Incorporate scenario planning into your overall budget process
You can apply scenario planning to your entire budget, or use it to compare detailed scenarios for certain areas (i.e. salaries, contributed income) that require more complex analysis.
After evaluating multiple scenarios, choose one (or cobble together aspects from multiple) to build out the detailed organizational budget, on the monthly or quarterly schedule you have already established.
Update frequently with new information
Go back to your scenarios regularly and update them as assumptions change, so that you have that information readily available to incorporate into your overall budget during the next cycle.
Step 5: Evaluate and refine.
Now that you have taken stock of your financial position, reassessed your priorities, adjusted your budget process, and compared multiple scenarios, it’s time to test out your new plan and put it into action.

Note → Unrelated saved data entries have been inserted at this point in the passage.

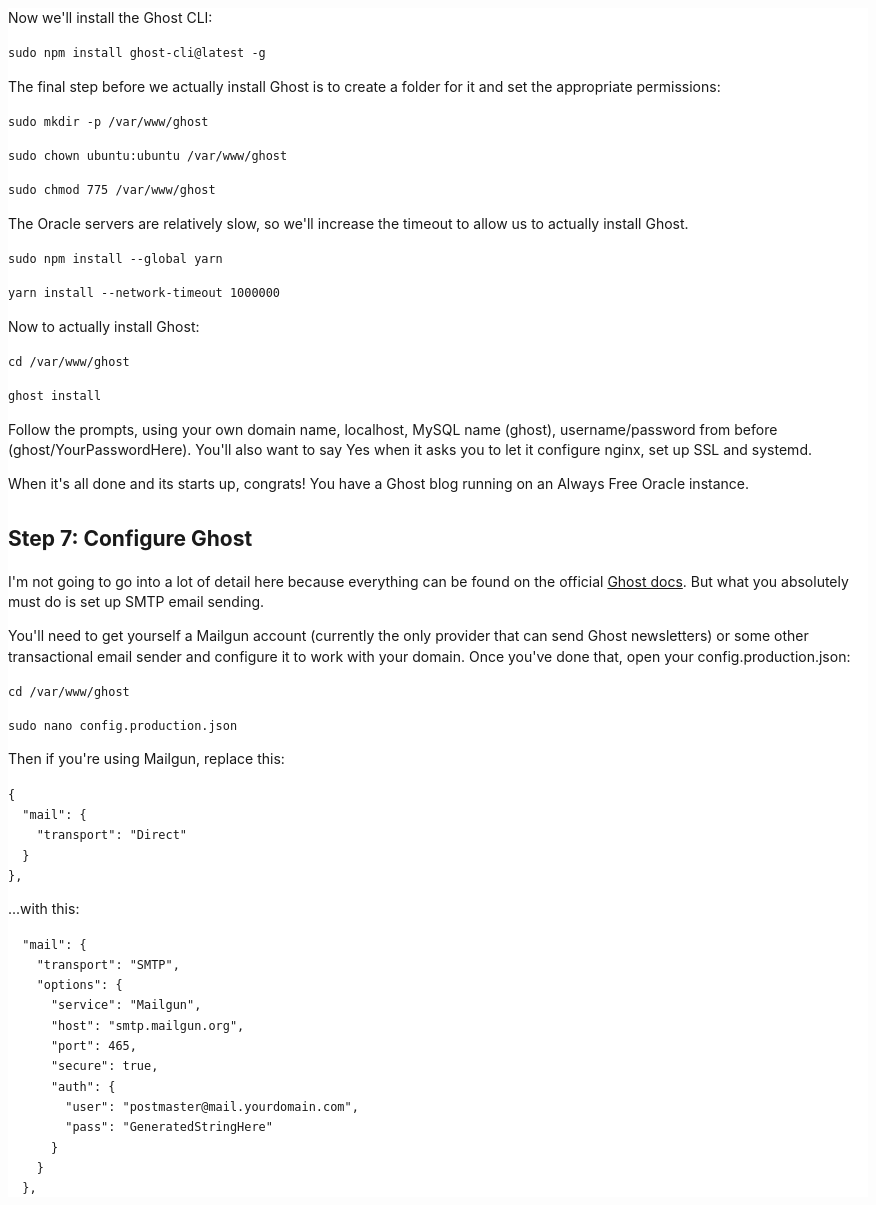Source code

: Now we'll install the Ghost CLI:

`sudo npm install ghost-cli@latest -g`

The final step before we actually install Ghost is to create a folder for it and set the appropriate permissions:

`sudo mkdir -p /var/www/ghost`

`sudo chown ubuntu:ubuntu /var/www/ghost`

`sudo chmod 775 /var/www/ghost`

The Oracle servers are relatively slow, so we'll increase the timeout to allow us to actually install Ghost.

`sudo npm install --global yarn`

`yarn install --network-timeout 1000000`

Now to actually install Ghost:

`cd /var/www/ghost`

`ghost install`

Follow the prompts, using your own domain name, localhost, MySQL name (ghost), username/password from before (ghost/YourPasswordHere). You'll also want to say Yes when it asks you to let it configure nginx, set up SSL and systemd.

When it's all done and its starts up, congrats! You have a Ghost blog running on an Always Free Oracle instance.

## Step 7: Configure Ghost
I'm not going to go into a lot of detail here because everything can be found on the official [Ghost docs](https://ghost.org/docs/). But what you absolutely must do is set up SMTP email sending. 

You'll need to get yourself a Mailgun account (currently the only provider that can send Ghost newsletters) or some other transactional email sender and configure it to work with your domain. Once you've done that, open your config.production.json:

`cd /var/www/ghost`

`sudo nano config.production.json`

Then if you're using Mailgun, replace this:

```
{
  "mail": {
    "transport": "Direct"
  }
},
```

...with this:

```
  "mail": {
    "transport": "SMTP",
    "options": {
      "service": "Mailgun",
      "host": "smtp.mailgun.org",
      "port": 465,
      "secure": true,
      "auth": {
        "user": "postmaster@mail.yourdomain.com",
        "pass": "GeneratedStringHere"
      }
    }
  },
```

Follow your plan for a month or a quarter, based on the timeline you’ve set up for your organization.
Monitor key drivers and triggers/thresholds
As you put your plan into action, don’t forget to pay attention to key drivers and the triggers and thresholds you set up in Step 3, so that you can respond immediately to any surprises and implement changes to your plan as quickly as possible.
Evaluate at the end of the test period
At the end of the test period, conduct an evaluation to inform the next budget cycle. What is working? What is not? What has changed since the last budget update?
Use what you learn to inform the next cycle
Take what you learn during the evaluation process and use it to refine your decision making for the next cycle.
These 5 steps build upon each other and are designed to be repeated regularly and adopted into your existing budget cycle, so make sure to adjust the next cycle based on what you have learned.
Technically, there is also a step 6 embedded in this cycle: REPEAT.
As soon as you have finished Step 5, you can start right back at Step 1 again by digging back into assessing your financial position for the current month or quarter, and analyzing the results of the previous period’s budget and operating plan.
Each time you go through the cycle, you should come out having gained a greater level of clarity into your financial position and your most up-to-date priorities, streamlined your budget process, evaluated multiple budget possibilities and chosen the best option, and taken a step back to evaluate what transpired.
This process is designed to take away as much uncertainty as possible by going through every aspect of your budget step by step, according to your own schedule, taking it one decision at a time so that it is always manageable.
As 2021 progresses, we will be inching toward what will soon be the new “normal” in a post-pandemic world. Utilizing the 5 steps outlined here will help your organization to manage the impacts on your budget as changes arise, and look forward into 2022 with clarity and a plan.